• _Задача для работы_: Отредактируйте часть листинга от его начала до строки, содержащей «наполнение мягких элементов», включая обе границы: замените «ремней» на «лямок», остальное оставьте без изменений. Изображения в ответ не включайте.

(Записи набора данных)

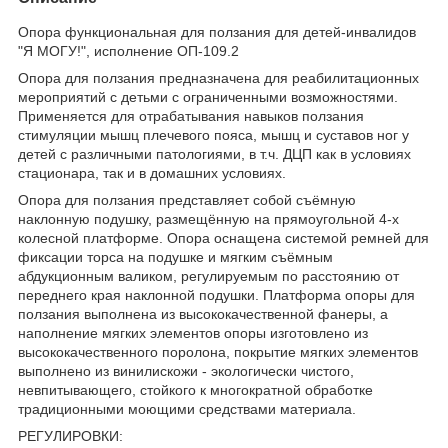
Опора функциональная для ползания для детей-инвалидов
"Я МОГУ!", исполнение ОП-109.2
Опора для ползания предназначена для реабилитационных
мероприятий с детьми с ограниченными возможностями.
Применяется для отрабатывания навыков ползания
стимуляции мышц плечевого пояса, мышц и суставов ног у
детей с различными патологиями, в т.ч. ДЦП как в условиях
стационара, так и в домашних условиях.
Опора для ползания представляет собой съёмную
наклонную подушку, размещённую на прямоугольной 4-х
колесной платформе. Опора оснащена системой ремней для
фиксации торса на подушке и мягким съёмным
абдукционным валиком, регулируемым по расстоянию от
переднего края наклонной подушки. Платформа опоры для
ползания выполнена из высококачественной фанеры, а
наполнение мягких элементов опоры изготовлено из
высококачественного поролона, покрытие мягких элементов
выполнено из винилискожи - экологически чистого,
невпитывающего, стойкого к многократной обработке
традиционными моющими средствами материала.
РЕГУЛИРОВКИ:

• _Решение задачи_:
Опора функциональная для ползания для детей-инвалидов
"Я МОГУ!", исполнение ОП-109.2
Опора для ползания предназначена для реабилитационных
мероприятий с детьми с ограниченными возможностями.
Применяется для отрабатывания навыков ползания
стимуляции мышц плечевого пояса, мышц и суставов ног у
детей с различными патологиями, в т.ч. ДЦП как в условиях
стационара, так и в домашних условиях.
Опора для ползания представляет собой съёмную
наклонную подушку, размещённую на прямоугольной 4-х
колесной платформе. Опора оснащена системой лямок для
фиксации торса на подушке и мягким съёмным
абдукционным валиком, регулируемым по расстоянию от
переднего края наклонной подушки. Платформа опоры для
ползания выполнена из высококачественной фанеры, а
наполнение мягких элементов опоры изготовлено из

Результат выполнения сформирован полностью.